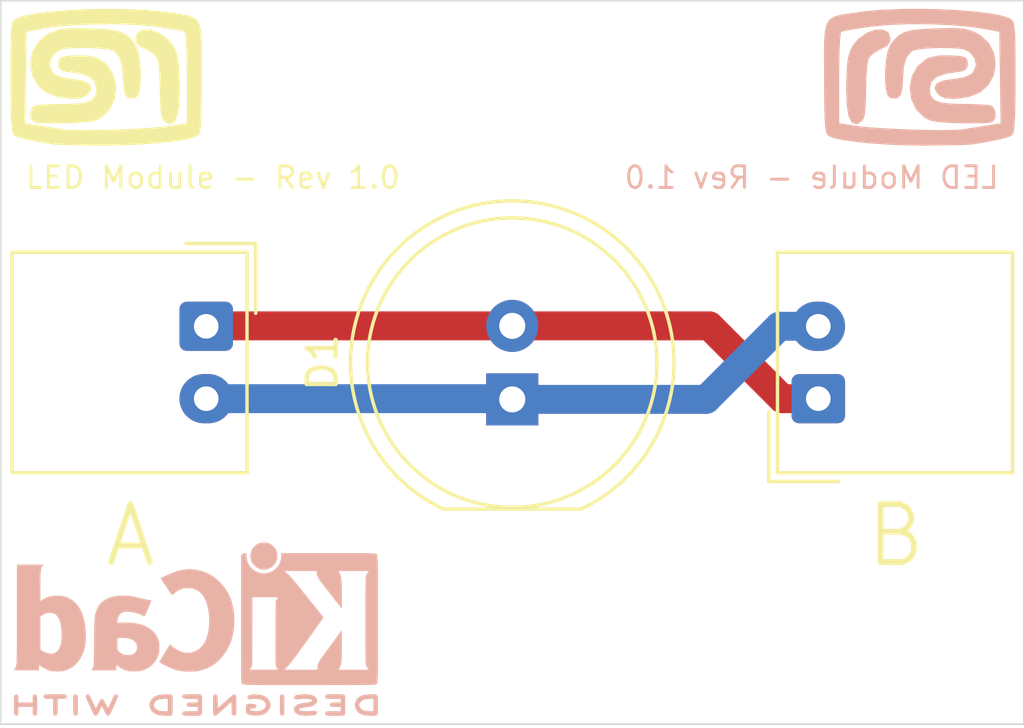
<source format=kicad_pcb>
(kicad_pcb
	(version 20240108)
	(generator "pcbnew")
	(generator_version "8.0")
	(general
		(thickness 1.579)
		(legacy_teardrops no)
	)
	(paper "A4")
	(title_block
		(title "Light Chain LED Module")
		(rev "1.0")
		(comment 4 "AISLER Project ID: YPGYTQPW")
	)
	(layers
		(0 "F.Cu" signal)
		(31 "B.Cu" signal)
		(32 "B.Adhes" user "B.Adhesive")
		(33 "F.Adhes" user "F.Adhesive")
		(34 "B.Paste" user)
		(35 "F.Paste" user)
		(36 "B.SilkS" user "B.Silkscreen")
		(37 "F.SilkS" user "F.Silkscreen")
		(38 "B.Mask" user)
		(39 "F.Mask" user)
		(40 "Dwgs.User" user "User.Drawings")
		(41 "Cmts.User" user "User.Comments")
		(42 "Eco1.User" user "User.Eco1")
		(43 "Eco2.User" user "User.Eco2")
		(44 "Edge.Cuts" user)
		(45 "Margin" user)
		(46 "B.CrtYd" user "B.Courtyard")
		(47 "F.CrtYd" user "F.Courtyard")
		(48 "B.Fab" user)
		(49 "F.Fab" user)
		(50 "User.1" user)
		(51 "User.2" user)
		(52 "User.3" user)
		(53 "User.4" user)
		(54 "User.5" user)
		(55 "User.6" user)
		(56 "User.7" user)
		(57 "User.8" user)
		(58 "User.9" user)
	)
	(setup
		(stackup
			(layer "F.SilkS"
				(type "Top Silk Screen")
				(color "White")
				(material "Peters SD2692")
			)
			(layer "F.Paste"
				(type "Top Solder Paste")
			)
			(layer "F.Mask"
				(type "Top Solder Mask")
				(color "Green")
				(thickness 0.025)
				(material "Elpemer AS 2467 SM-DG")
				(epsilon_r 3.7)
				(loss_tangent 0)
			)
			(layer "F.Cu"
				(type "copper")
				(thickness 0.035)
			)
			(layer "dielectric 1"
				(type "core")
				(color "FR4 natural")
				(thickness 1.459)
				(material "FR4")
				(epsilon_r 4.5)
				(loss_tangent 0.02)
			)
			(layer "B.Cu"
				(type "copper")
				(thickness 0.035)
			)
			(layer "B.Mask"
				(type "Bottom Solder Mask")
				(color "Green")
				(thickness 0.025)
				(material "Elpemer AS 2467 SM-DG")
				(epsilon_r 3.7)
				(loss_tangent 0)
			)
			(layer "B.Paste"
				(type "Bottom Solder Paste")
			)
			(layer "B.SilkS"
				(type "Bottom Silk Screen")
				(color "White")
				(material "Peters SD2692")
			)
			(copper_finish "HAL lead-free")
			(dielectric_constraints no)
		)
		(pad_to_mask_clearance 0)
		(allow_soldermask_bridges_in_footprints no)
		(pcbplotparams
			(layerselection 0x00010fc_ffffffff)
			(plot_on_all_layers_selection 0x0000000_00000000)
			(disableapertmacros no)
			(usegerberextensions no)
			(usegerberattributes yes)
			(usegerberadvancedattributes yes)
			(creategerberjobfile yes)
			(dashed_line_dash_ratio 12.000000)
			(dashed_line_gap_ratio 3.000000)
			(svgprecision 4)
			(plotframeref no)
			(viasonmask no)
			(mode 1)
			(useauxorigin no)
			(hpglpennumber 1)
			(hpglpenspeed 20)
			(hpglpendiameter 15.000000)
			(pdf_front_fp_property_popups yes)
			(pdf_back_fp_property_popups yes)
			(dxfpolygonmode yes)
			(dxfimperialunits yes)
			(dxfusepcbnewfont yes)
			(psnegative no)
			(psa4output no)
			(plotreference yes)
			(plotvalue yes)
			(plotfptext yes)
			(plotinvisibletext no)
			(sketchpadsonfab no)
			(subtractmaskfromsilk no)
			(outputformat 1)
			(mirror no)
			(drillshape 1)
			(scaleselection 1)
			(outputdirectory "")
		)
	)
	(net 0 "")
	(net 1 "Net-(D1-K)")
	(net 2 "Net-(D1-A)")
	(footprint "LEDModule:Molex_SPOX_5268-02A_1x02_P2.50mm_Horizontal" (layer "F.Cu") (at 134.25 113.75 90))
	(footprint "mech:MyBasic_rounded_50_1" (layer "F.Cu") (at 109.6 102.6))
	(footprint "LEDModule:Molex_SPOX_5268-02A_1x02_P2.50mm_Horizontal" (layer "F.Cu") (at 113.1 111.25 -90))
	(footprint "MountingHole:MountingHole_2.7mm_M2.5" (layer "F.Cu") (at 123.675 122.15))
	(footprint "MountingHole:MountingHole_2.7mm_M2.5" (layer "F.Cu") (at 123.675 103.1))
	(footprint "LED_THT:LED_D10.0mm" (layer "F.Cu") (at 123.675 113.775 90))
	(footprint "Symbol:KiCad-Logo2_5mm_SilkScreen" (layer "B.Cu") (at 112.75 121.7 180))
	(footprint "mech:MyBasic_rounded_50_1" (layer "B.Cu") (at 137.8 102.6 180))
	(gr_rect
		(start 106 100)
		(end 141.35 125)
		(stroke
			(width 0.05)
			(type default)
		)
		(fill none)
		(layer "Edge.Cuts")
		(uuid "cb5c4672-9233-4962-897b-387c0e3f92b7")
	)
	(gr_text "LED Module - Rev 1.0"
		(at 140.55 106.55 -0)
		(layer "B.SilkS")
		(uuid "0a2fb1e9-ea60-4d39-9be2-77aa524277b1")
		(effects
			(font
				(size 0.75 0.75)
				(thickness 0.1)
			)
			(justify left bottom mirror)
		)
	)
	(gr_text "A"
		(at 109.492857 119.65 0)
		(layer "F.SilkS")
		(uuid "619743cc-72eb-4077-9c28-af463eee0e22")
		(effects
			(font
				(size 2 2)
				(thickness 0.2)
			)
			(justify left bottom)
		)
	)
	(gr_text "LED Module - Rev 1.0"
		(at 106.8 106.55 0)
		(layer "F.SilkS")
		(uuid "8cbcb12c-1138-4fca-8eec-c4af44ff2195")
		(effects
			(font
				(size 0.75 0.75)
				(thickness 0.1)
			)
			(justify left bottom)
		)
	)
	(gr_text "B"
		(at 135.8 119.65 0)
		(layer "F.SilkS")
		(uuid "b02d7f70-8f14-47ba-bff0-20b86dff857d")
		(effects
			(font
				(size 2 2)
				(thickness 0.2)
			)
			(justify left bottom)
		)
	)
	(segment
		(start 130.375 113.775)
		(end 132.9 111.25)
		(width 1)
		(layer "B.Cu")
		(net 1)
		(uuid "015db528-712a-4501-b629-a5fc8011d1f8")
	)
	(segment
		(start 123.65 113.75)
		(end 123.675 113.775)
		(width 1)
		(layer "B.Cu")
		(net 1)
		(uuid "1d8142f9-e0c1-40bb-ae24-1c203f0545c4")
	)
	(segment
		(start 132.9 111.25)
		(end 134.25 111.25)
		(width 1)
		(layer "B.Cu")
		(net 1)
		(uuid "6a8c2cd2-804f-4547-a897-3a7fdf9395f5")
	)
	(segment
		(start 123.675 113.775)
		(end 130.375 113.775)
		(width 1)
		(layer "B.Cu")
		(net 1)
		(uuid "74881e54-8521-4b46-97c6-3809e6600282")
	)
	(segment
		(start 113.1 113.75)
		(end 123.65 113.75)
		(width 1)
		(layer "B.Cu")
		(net 1)
		(uuid "9fdd189f-2990-42b8-af0f-c9e3ad2713ae")
	)
	(segment
		(start 133 113.75)
		(end 130.485 111.235)
		(width 1)
		(layer "F.Cu")
		(net 2)
		(uuid "5fa615cc-bc5d-45d6-baa7-0cf0c5af486f")
	)
	(segment
		(start 134.25 113.75)
		(end 133 113.75)
		(width 1)
		(layer "F.Cu")
		(net 2)
		(uuid "7e117588-0e7b-4f8a-8abf-c5cf34c7fc1b")
	)
	(segment
		(start 113.115 111.235)
		(end 113.1 111.25)
		(width 1)
		(layer "F.Cu")
		(net 2)
		(uuid "802bcd4d-71a1-4a13-abf3-b9b05e9a19f3")
	)
	(segment
		(start 130.485 111.235)
		(end 123.675 111.235)
		(width 1)
		(layer "F.Cu")
		(net 2)
		(uuid "c85ab970-4380-40be-be7c-f6edfe162cde")
	)
	(segment
		(start 123.675 111.235)
		(end 113.115 111.235)
		(width 1)
		(layer "F.Cu")
		(net 2)
		(uuid "efe3cd69-8315-402e-9cdf-9cd48453a411")
	)
)
</source>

The problem:
Wherever the string "type" appears in a line of the records above, copy that line.

Worked solution:
				(type "Top Silk Screen")
				(type "Top Solder Paste")
				(type "Top Solder Mask")
				(type "copper")
				(type "core")
				(type "copper")
				(type "Bottom Solder Mask")
				(type "Bottom Solder Paste")
				(type "Bottom Silk Screen")
			(type default)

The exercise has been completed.